O golpe de Estado alemão contra a Grécia terá, necessariamente, de obter consequências. O povo grego possui a coragem dos velhos combatentes: enfrentou a invasão nazi, cuja violência e crueldade são ignoradas; uma guerra civil tremenda; a ascensão dos coronéis ao poder, que originou uma sangueira sem par; e uma "democracia" de alternância (como é comum na Europa "ocidental") que originou a fome e a miséria mais exacerbadas. O Pasok socialista e a Nova Democracia de Samaras, irmã gémea do PSD português, nada mais fizeram do que dar continuidade a políticas de esbanjamento e de saque. A democracia, tal como em Portugal, foi esvaziada de sentido e a perversão do "sistema" fizeram o resto.

Não se julgue que a questão grega é, somente, um sintoma. Ela resulta da distorção democrática, do cansaço a que os políticos conduziram os antigos padrões, das traições sistemáticas e das ausências de líderes progressistas, substituídos por uma horda de medíocres enfatuados que as circunstâncias levaram ao poder. A estratégia do capitalismo permitiu e estimulou o aparecimento destes "jovens turcos" e o seu apoio em partidos de Direita, desprovidos de ideais e de convicções. O "deus dinheiro", como lhe chamou, recentemente, o Papa Francisco, tem arrastado, num turbilhão de derrubamento de valores e de padrões, o enquadramento civilizacional no qual fôramos educados.

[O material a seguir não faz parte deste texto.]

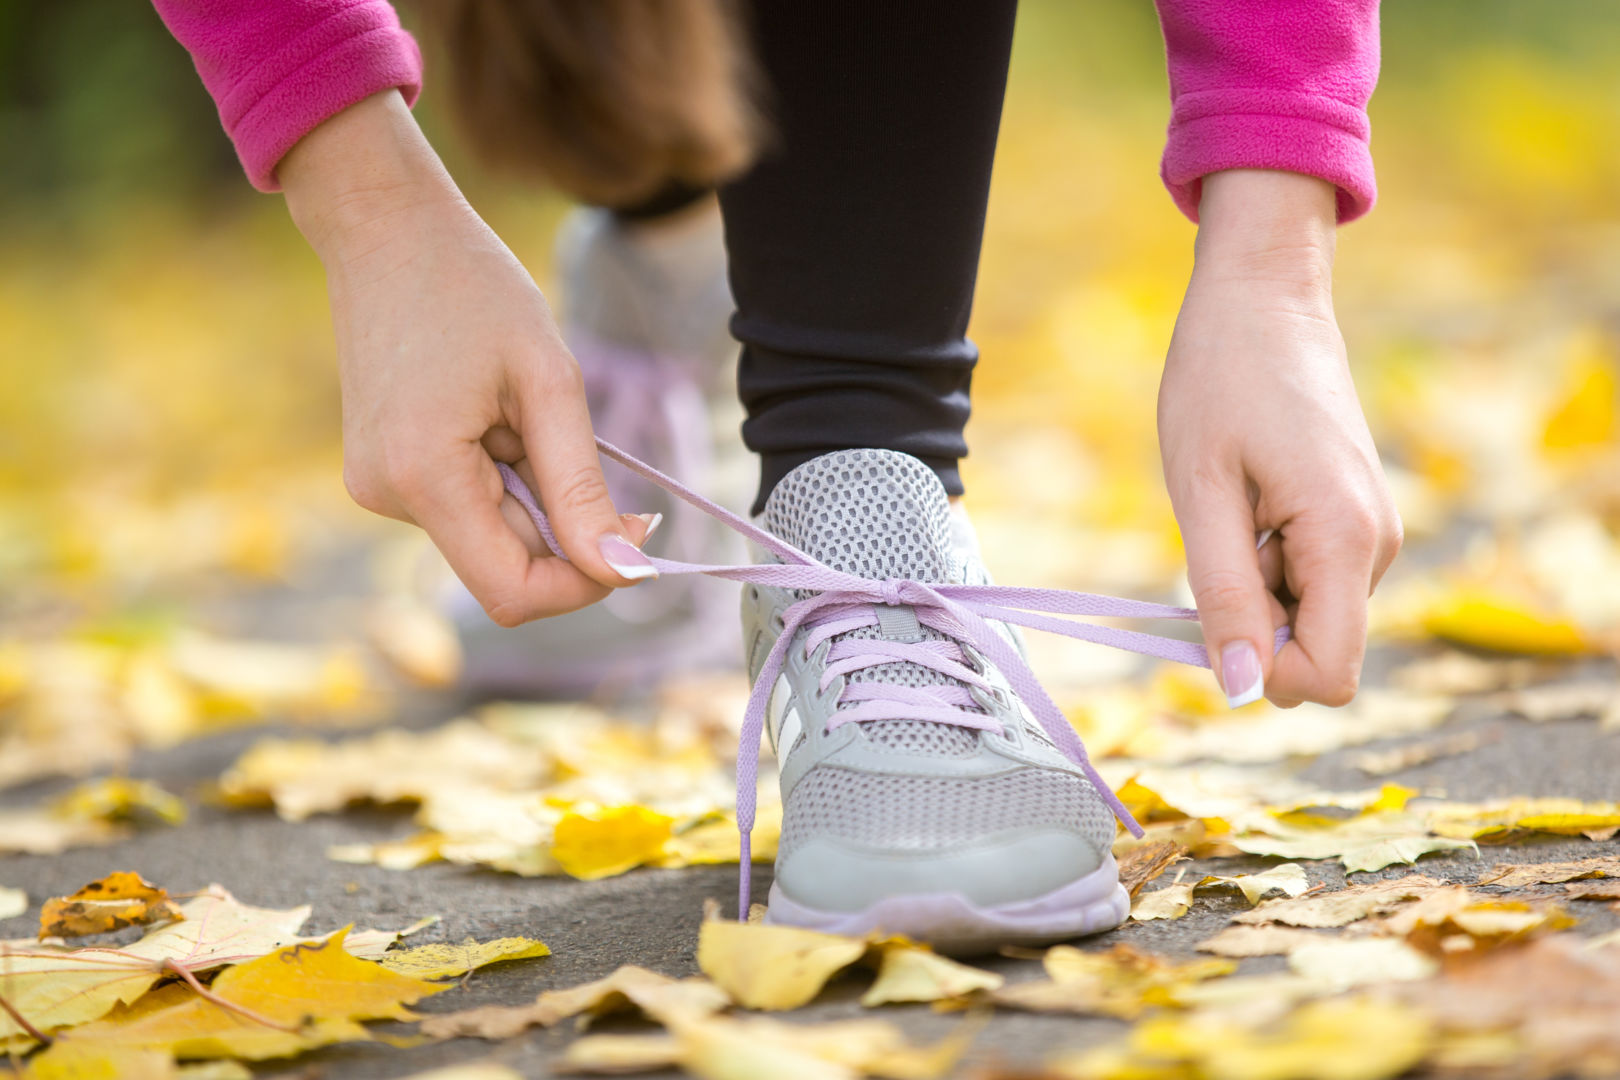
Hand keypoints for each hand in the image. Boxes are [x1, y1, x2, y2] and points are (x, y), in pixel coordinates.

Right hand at [280, 92, 656, 624]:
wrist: (385, 227)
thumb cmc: (473, 288)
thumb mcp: (549, 384)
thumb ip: (583, 489)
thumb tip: (625, 571)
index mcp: (425, 478)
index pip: (513, 594)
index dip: (584, 584)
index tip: (635, 540)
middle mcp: (388, 497)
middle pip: (505, 566)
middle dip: (565, 528)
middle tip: (596, 451)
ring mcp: (378, 487)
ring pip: (490, 535)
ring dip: (534, 494)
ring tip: (524, 412)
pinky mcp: (383, 472)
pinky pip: (465, 504)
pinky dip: (503, 477)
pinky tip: (497, 414)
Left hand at [1159, 170, 1401, 707]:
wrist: (1262, 297)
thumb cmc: (1221, 380)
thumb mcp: (1202, 492)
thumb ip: (1223, 594)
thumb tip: (1240, 689)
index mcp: (1344, 539)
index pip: (1329, 673)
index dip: (1265, 672)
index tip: (1208, 618)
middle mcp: (1376, 543)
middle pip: (1316, 647)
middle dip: (1253, 623)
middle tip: (1214, 540)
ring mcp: (1371, 530)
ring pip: (1307, 613)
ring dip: (1255, 586)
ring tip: (1230, 504)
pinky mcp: (1354, 516)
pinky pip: (1308, 577)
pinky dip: (1266, 560)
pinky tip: (1247, 498)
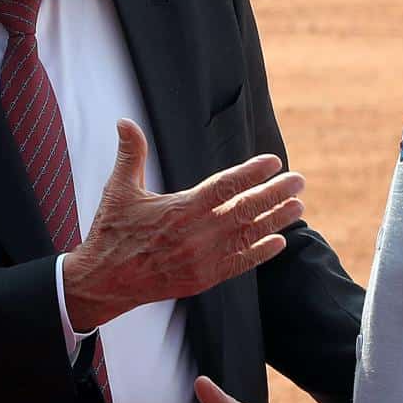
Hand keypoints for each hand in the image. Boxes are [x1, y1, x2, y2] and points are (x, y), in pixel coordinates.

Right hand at [63, 121, 303, 332]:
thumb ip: (130, 154)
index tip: (273, 162)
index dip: (251, 173)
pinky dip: (260, 253)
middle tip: (298, 180)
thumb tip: (124, 121)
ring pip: (248, 236)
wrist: (104, 281)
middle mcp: (196, 235)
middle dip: (275, 193)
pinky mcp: (203, 279)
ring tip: (298, 206)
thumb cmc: (111, 233)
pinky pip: (239, 265)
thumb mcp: (118, 190)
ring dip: (276, 220)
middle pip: (245, 209)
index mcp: (180, 209)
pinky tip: (278, 242)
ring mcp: (202, 260)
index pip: (224, 186)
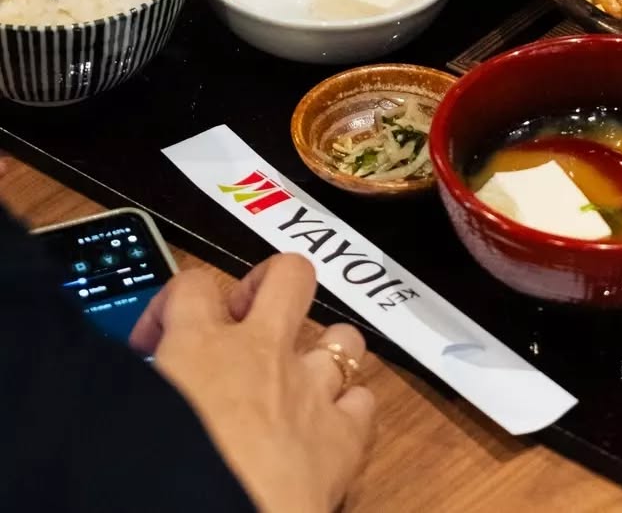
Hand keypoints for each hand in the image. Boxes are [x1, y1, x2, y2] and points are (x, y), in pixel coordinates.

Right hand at [131, 255, 373, 512]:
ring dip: (323, 350)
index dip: (174, 301)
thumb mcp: (124, 419)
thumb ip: (133, 390)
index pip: (191, 284)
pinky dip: (350, 409)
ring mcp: (309, 389)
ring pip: (342, 337)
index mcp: (198, 348)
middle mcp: (261, 353)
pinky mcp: (343, 437)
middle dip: (274, 285)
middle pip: (290, 274)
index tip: (158, 338)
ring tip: (299, 376)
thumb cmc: (157, 481)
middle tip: (249, 319)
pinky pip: (365, 401)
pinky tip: (329, 428)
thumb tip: (125, 389)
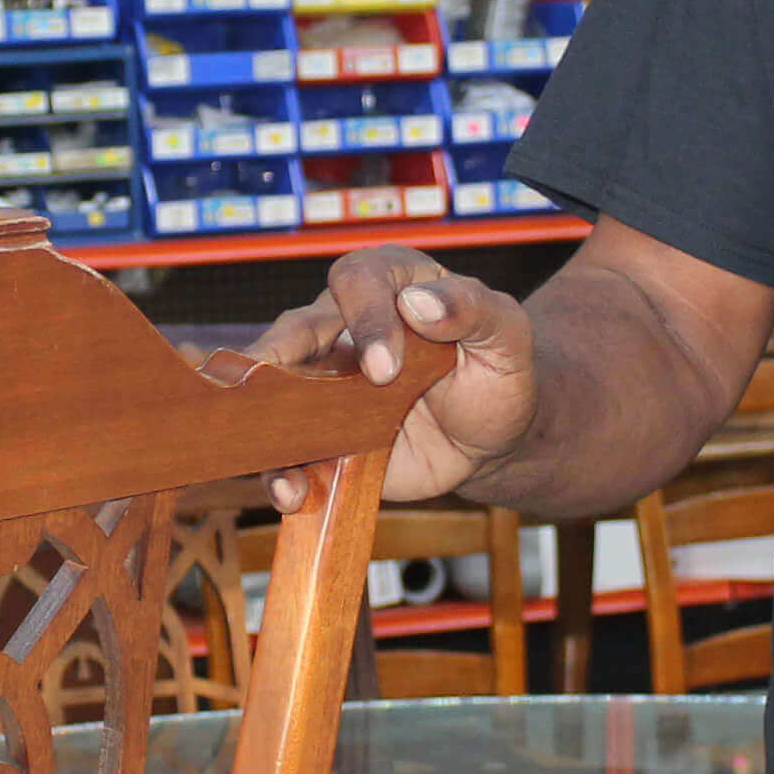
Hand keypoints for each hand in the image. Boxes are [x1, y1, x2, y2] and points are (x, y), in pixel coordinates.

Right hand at [247, 247, 527, 506]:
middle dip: (281, 356)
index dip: (365, 319)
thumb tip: (419, 302)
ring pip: (276, 390)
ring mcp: (325, 383)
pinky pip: (290, 450)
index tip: (385, 368)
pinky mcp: (323, 434)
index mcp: (390, 284)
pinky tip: (294, 492)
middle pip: (294, 328)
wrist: (492, 437)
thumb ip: (471, 308)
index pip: (358, 280)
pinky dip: (284, 472)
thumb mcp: (506, 334)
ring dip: (267, 422)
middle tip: (278, 391)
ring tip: (282, 458)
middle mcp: (344, 325)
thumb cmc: (495, 372)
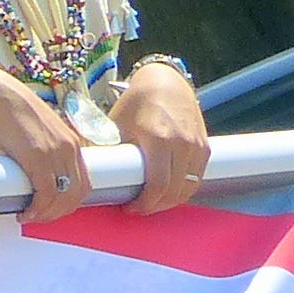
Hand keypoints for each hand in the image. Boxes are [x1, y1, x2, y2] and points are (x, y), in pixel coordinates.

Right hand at [0, 72, 96, 222]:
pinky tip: (25, 212)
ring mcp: (55, 153)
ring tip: (29, 216)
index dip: (71, 202)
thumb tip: (35, 172)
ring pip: (62, 196)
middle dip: (59, 212)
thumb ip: (44, 149)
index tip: (52, 209)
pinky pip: (45, 192)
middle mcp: (69, 149)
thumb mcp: (37, 132)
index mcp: (72, 143)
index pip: (84, 183)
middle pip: (77, 193)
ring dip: (47, 213)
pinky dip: (38, 207)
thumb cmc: (10, 112)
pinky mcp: (37, 156)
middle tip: (40, 218)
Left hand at [112, 61, 211, 214]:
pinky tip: (167, 191)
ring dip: (171, 200)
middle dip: (156, 205)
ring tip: (152, 202)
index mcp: (159, 140)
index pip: (158, 185)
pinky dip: (184, 189)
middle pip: (175, 191)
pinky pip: (197, 178)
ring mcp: (197, 146)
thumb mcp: (116, 125)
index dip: (145, 203)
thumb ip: (107, 150)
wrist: (165, 83)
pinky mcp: (205, 148)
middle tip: (139, 208)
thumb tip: (88, 174)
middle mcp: (182, 144)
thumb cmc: (136, 104)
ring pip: (189, 187)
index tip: (131, 208)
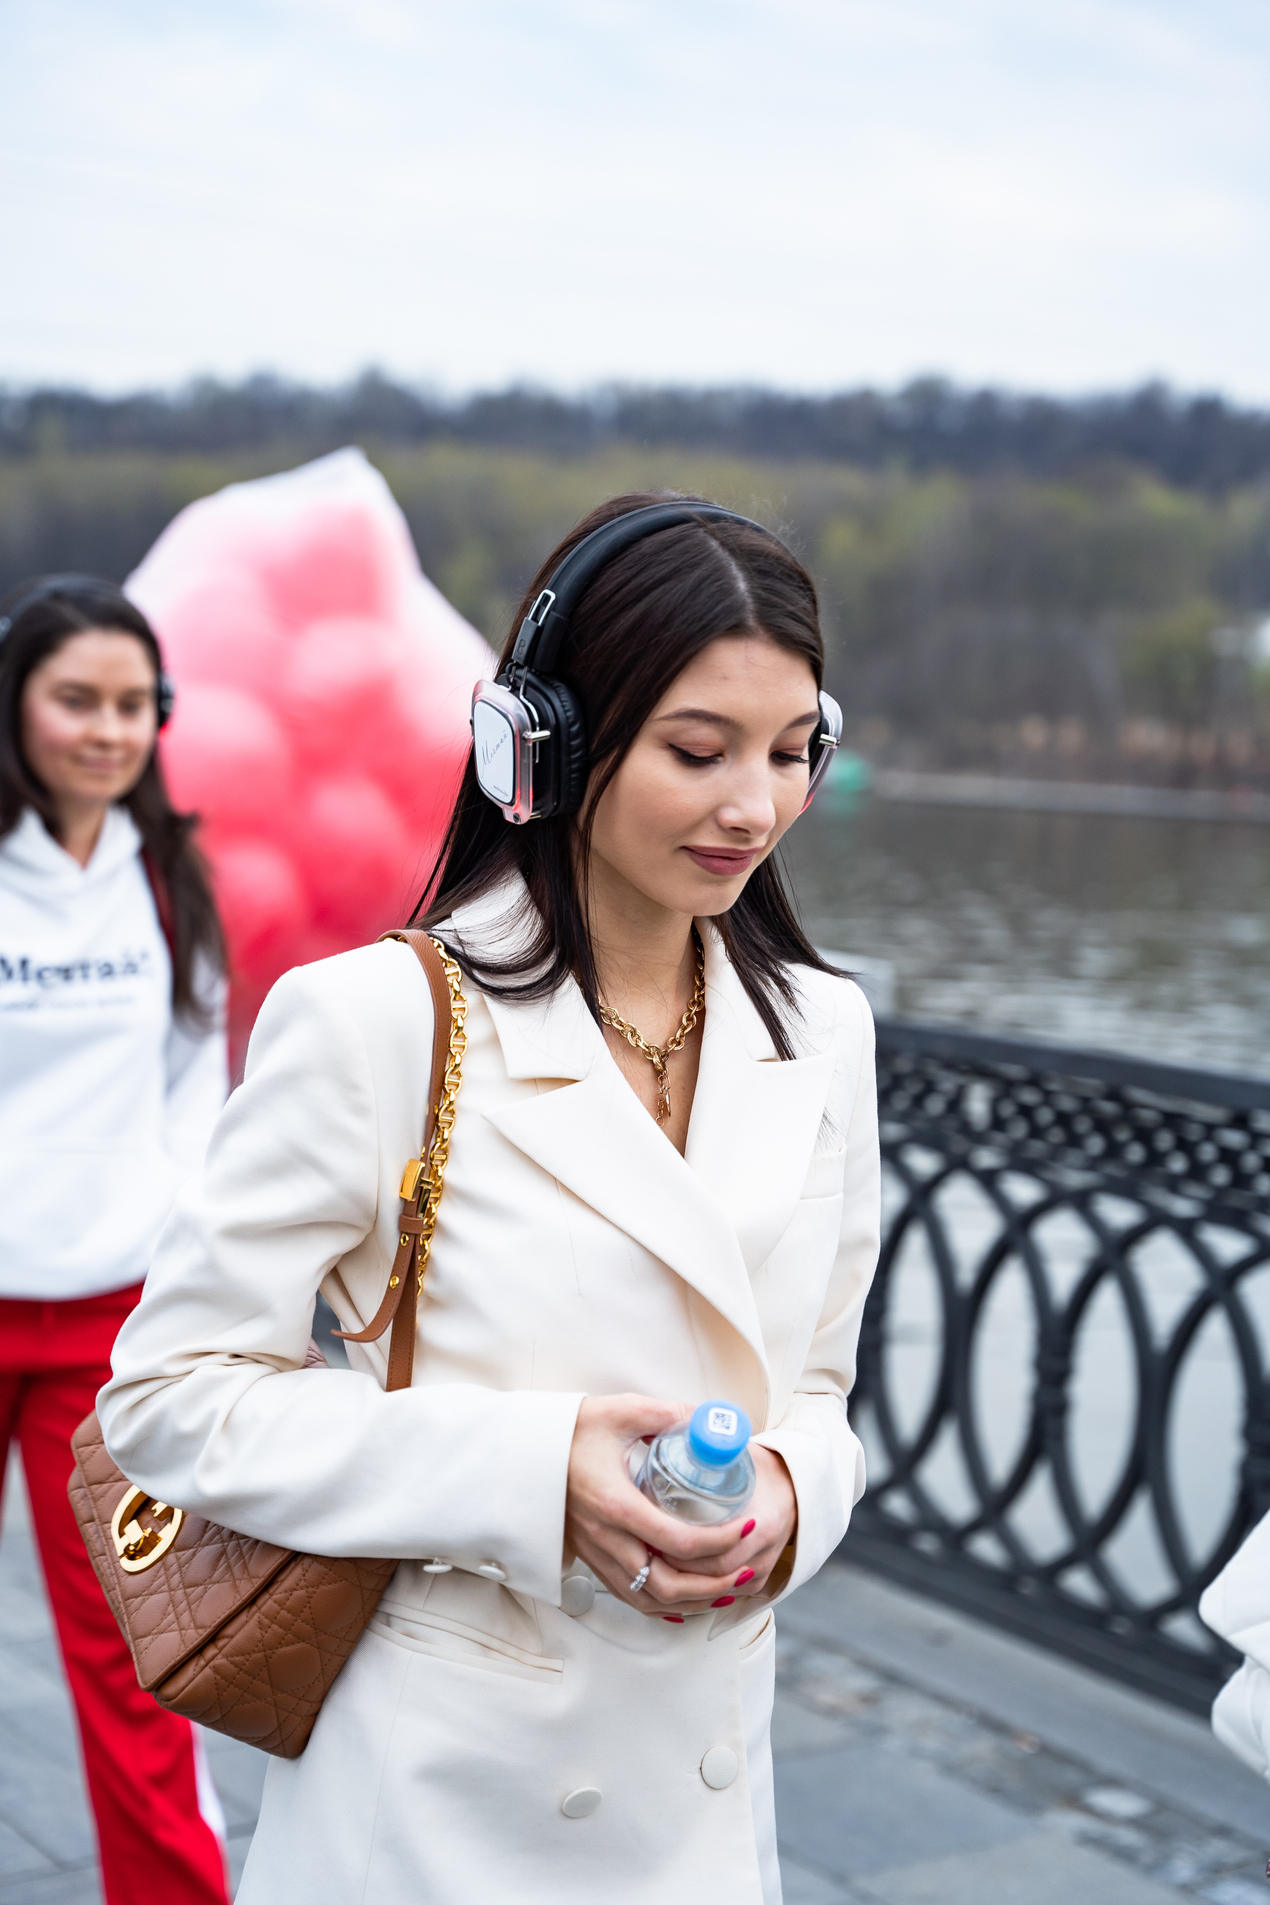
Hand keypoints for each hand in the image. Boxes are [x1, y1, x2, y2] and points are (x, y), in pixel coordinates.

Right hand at [564, 1394, 797, 1618]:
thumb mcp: (621, 1411)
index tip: (748, 1524)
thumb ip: (667, 1415)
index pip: (679, 1540)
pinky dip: (663, 1604)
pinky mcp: (590, 1558)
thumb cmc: (570, 1430)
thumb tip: (710, 1420)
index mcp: (617, 1505)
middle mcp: (606, 1538)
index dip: (721, 1540)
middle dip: (716, 1584)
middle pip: (669, 1584)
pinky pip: (630, 1596)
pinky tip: (686, 1599)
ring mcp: (596, 1554)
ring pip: (651, 1599)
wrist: (521, 1452)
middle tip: (748, 1568)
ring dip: (694, 1600)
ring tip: (728, 1587)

Portugal não fugiu à regra. Politicamente, somos frágeis; socialmente, débeis; culturalmente, quase inexistentes. Há dias, Hélia Correia, a grande escritora e querida amiga, deu um grito de sobressalto e de alerta: "Sem a Grécia nada somos! Viva a Grécia!" Contrapondo, com a verdade histórica a cultural, o rol de mentiras e de omissões desgraçadas com as quais tem sobrevivido Passos Coelho e os seus. Precisamos, o nosso povo precisa, de uma sacudidela que nos tire destes torpores e desta indignidade letal. As próximas eleições são marcantes para se perceber o que somos e o que queremos de nós próprios. E não são apenas os partidos os protagonistas desta mudança necessária. Reconheço que a tarefa é difícil, mas já passámos por dificuldades maiores. Estamos aqui, para o que der e vier. E temos de admitir que a questão não é meramente passageira. A nossa pátria está em perigo, e os vendilhões do templo, do nosso chão sagrado, continuam impunes e sossegados.